Real conversations with your students.
"I have a lot of family problems. My parents are getting a divorce."
"yeah totally! thanks for your help (:"
"That's a good thought, everyone has something to contribute, sometimes it's just hard to see my part when others seem to have so much more to contribute than I do, I appreciate your help, this program is a really great idea"
"I'm dealing with the suicide of a family member- how do I cope?"
"Quite a bit, a lot has changed for my recently, I told my parents about wanting to disassociate myself from their religion, and that's been just difficult because I'm trying to figure out what to believe, I recently gave up pornography as well, and it's been such a struggle without it, I've had an addiction to it for a few years now, so everyday life just seems much harder than usual, and as the end of the quarter nears my schoolwork is just ridiculous, so it's been quite hard to feel happy these past couple weeks"
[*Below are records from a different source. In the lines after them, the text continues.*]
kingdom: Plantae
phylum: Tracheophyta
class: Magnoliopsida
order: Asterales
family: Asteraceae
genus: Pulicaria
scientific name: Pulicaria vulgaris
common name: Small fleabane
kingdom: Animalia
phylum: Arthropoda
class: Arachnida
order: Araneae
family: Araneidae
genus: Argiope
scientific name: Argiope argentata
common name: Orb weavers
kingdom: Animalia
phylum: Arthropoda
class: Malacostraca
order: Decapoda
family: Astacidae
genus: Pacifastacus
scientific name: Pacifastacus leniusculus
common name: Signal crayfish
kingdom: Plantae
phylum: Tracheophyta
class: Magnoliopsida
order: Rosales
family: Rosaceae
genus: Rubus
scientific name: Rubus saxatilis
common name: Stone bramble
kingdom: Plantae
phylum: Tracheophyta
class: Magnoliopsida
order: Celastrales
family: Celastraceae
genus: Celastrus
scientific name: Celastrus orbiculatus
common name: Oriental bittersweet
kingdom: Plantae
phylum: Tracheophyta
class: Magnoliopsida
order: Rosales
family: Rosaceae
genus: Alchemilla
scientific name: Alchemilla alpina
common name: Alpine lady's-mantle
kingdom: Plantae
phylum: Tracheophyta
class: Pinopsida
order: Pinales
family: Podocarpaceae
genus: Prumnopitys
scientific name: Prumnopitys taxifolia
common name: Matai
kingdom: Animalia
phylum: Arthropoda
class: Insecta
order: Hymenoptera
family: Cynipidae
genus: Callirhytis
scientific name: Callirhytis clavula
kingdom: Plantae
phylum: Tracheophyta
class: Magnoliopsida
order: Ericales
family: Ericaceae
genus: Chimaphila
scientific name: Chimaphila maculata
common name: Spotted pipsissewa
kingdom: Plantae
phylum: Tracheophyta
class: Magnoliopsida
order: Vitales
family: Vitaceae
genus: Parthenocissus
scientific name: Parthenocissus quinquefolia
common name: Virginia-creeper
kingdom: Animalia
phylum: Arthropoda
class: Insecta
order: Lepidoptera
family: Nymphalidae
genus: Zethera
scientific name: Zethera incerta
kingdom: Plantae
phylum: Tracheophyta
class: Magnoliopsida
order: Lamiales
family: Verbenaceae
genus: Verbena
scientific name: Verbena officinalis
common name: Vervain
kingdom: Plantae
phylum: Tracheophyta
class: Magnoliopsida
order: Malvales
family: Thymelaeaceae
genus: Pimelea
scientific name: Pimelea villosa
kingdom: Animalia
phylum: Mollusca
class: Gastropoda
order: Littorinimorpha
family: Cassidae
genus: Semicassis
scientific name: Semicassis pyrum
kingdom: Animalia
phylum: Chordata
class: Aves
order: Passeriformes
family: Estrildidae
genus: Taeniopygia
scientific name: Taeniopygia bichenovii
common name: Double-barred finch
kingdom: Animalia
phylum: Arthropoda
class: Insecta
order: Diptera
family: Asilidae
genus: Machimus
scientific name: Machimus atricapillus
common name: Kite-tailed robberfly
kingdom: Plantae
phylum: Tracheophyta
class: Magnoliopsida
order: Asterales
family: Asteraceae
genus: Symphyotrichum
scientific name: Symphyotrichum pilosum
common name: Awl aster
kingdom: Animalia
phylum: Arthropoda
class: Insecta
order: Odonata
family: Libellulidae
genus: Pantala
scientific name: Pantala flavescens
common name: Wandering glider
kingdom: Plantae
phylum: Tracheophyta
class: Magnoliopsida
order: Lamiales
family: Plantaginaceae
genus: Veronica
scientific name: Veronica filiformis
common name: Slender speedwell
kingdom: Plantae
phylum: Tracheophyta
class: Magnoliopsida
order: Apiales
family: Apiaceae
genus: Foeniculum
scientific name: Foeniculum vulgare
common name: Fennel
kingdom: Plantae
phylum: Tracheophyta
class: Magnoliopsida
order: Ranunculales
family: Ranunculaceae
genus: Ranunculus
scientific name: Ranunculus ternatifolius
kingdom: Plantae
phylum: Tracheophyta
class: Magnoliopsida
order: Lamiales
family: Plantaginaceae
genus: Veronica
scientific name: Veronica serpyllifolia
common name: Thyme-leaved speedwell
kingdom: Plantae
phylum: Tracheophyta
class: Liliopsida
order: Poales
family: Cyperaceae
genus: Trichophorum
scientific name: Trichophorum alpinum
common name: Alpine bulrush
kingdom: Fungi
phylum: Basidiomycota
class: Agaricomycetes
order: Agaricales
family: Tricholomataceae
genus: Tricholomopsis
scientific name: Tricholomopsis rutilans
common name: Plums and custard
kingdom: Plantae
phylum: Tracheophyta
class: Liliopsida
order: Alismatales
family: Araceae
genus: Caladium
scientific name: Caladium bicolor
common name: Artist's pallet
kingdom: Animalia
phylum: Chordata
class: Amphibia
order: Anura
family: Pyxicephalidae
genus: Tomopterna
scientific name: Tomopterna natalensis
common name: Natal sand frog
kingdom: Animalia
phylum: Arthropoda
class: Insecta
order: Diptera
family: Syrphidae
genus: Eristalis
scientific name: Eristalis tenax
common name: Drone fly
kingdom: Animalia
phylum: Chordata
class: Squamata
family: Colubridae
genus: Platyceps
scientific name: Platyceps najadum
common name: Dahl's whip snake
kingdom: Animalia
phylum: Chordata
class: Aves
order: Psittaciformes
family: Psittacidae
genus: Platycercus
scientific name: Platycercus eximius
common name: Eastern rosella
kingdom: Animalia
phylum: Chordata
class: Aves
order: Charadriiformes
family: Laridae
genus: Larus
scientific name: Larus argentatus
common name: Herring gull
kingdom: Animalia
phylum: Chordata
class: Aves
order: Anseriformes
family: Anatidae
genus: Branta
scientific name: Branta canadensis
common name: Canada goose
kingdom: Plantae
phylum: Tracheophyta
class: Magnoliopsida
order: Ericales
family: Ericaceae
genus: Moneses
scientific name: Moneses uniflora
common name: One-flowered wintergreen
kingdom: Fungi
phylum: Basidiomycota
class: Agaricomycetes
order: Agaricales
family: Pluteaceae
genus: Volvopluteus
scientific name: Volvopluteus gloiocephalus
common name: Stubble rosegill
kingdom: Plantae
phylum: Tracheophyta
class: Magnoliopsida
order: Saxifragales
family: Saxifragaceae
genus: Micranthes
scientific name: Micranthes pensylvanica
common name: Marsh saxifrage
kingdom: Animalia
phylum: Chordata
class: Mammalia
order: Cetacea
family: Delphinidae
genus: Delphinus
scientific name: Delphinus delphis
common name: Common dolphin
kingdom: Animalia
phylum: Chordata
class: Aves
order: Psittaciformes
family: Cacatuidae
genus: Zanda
"thank you! i'm kinda stuck right now & i don't know what to do about this boy! i really like him & we've dated in the past but needed to break up to work on ourselves. we just recently decided to try again because obviously we still like & care for each other! but last night, i found out while we were broken up he did some bad things that he shouldn't have! he regrets it & says he was forced into it. at the end of the day you are responsible for the decision you make & no one can 'force' you🤷🏽♀️ i've been thinking about this all day & it makes me sick:( i know it shouldn't affect me this bad because we were broken up but i don't know if i can move past this! he's told me he is sorry SOO many times but it just hurts me:("
"“Thank you so much for your support!”"
"Man are u a real person? Also I am burnt out. But answer both questions plez"
"Thank you so much. This program really is amazing!"
"How do I increase self-confidence while performing or just stage fright in general?"
"My friends mom passed away and I don't really know what to say to him. I don't want to sound insensitive but I don't what to sound pitiful, so any advice?"
"Most definitely, I'm happy to hear whatever you've got to say"
"Well for one I'm just sad a lot of the time, I guess we could call that depression at this point, and I often act happy and good natured, and I'm trying to transition away from the religion of the masses here in St George, but I don't expect any of them to be able to understand, so I keep it to myself. Whenever I talk to them I feel like I'm constantly filtering what I really want to say because they wouldn't be ok with it"
"You're welcome! 😉 But thanks to you too 😁"
"I’m feeling nervous"
"I have 3 F's and I'm super stressed because I'm normally a straight A student"
"I was home from school for two weeks because I was depressed because my parents divorced this summer and I moved and haven't been feeling belonged at school"
"I can't help in my classroom, we are online"
"I’m stressed, I’m taking the ACT in 6 days"
"Okay, thank you🤎"
"My boyfriend broke up with me"
"Ok I'm scared for my speech in leadership"
"i don't know i just missed two weeks of school due to COVID and my grades are suffering and i can't find the motivation to work. I lose my 4.0 this year already to one A- and now i kinda feel like a failure"
"Sounds good! I really appreciate you talking to me. It means a ton to me and I had a good time. Thank you. Have a good night."
"The bullying has been happening for a few weeks and I honestly don't know why. Me and another girl got a note directed towards me called me a f---ing retard and behind my back this kid called me an ugly a--hole. i try not to let it bother me though it's not super important cos (this sounds weird and far fetched ik) likeeeeeee why would he call me ugly unless he thought i have a higher opinion of myself then that, so he prolly knows i couldn't care less about his words like they hurt but i know he's verbally abused at home and i don't put up with it and he can't handle not having the right reactions from me."
"Yeah, my aunt took a stroke, the doctors didn’t know why and it wasn’t looking very good. She had a severe brain bleed and their hope was that her brain would swell and stop the bleeding. But 12 hours later her brain was still bleeding. She had a 3% chance of pulling through but by 8 last night she was brain dead so they took her off life support and around 4 this morning she passed"
"Thank you for being here for the students, it's great to have a person to talk to. Here's a little expression of my gratitude in video form (the audio is a little quiet so turn up the volume a little)"
"No worries, monster texts are usually the best 😊 That is really helpful actually- I'm a visual learner, and that is a good image. Do you have any suggestions on how to get back to the inner circle? I get so caught up in the dregs I forget how to get out"
"How do I get rid of a friend that is mean and is taking all of my friends"
"I just dont rlly have anyone i can talk or relate to. Idk just feeling lonely and a little overwhelmed."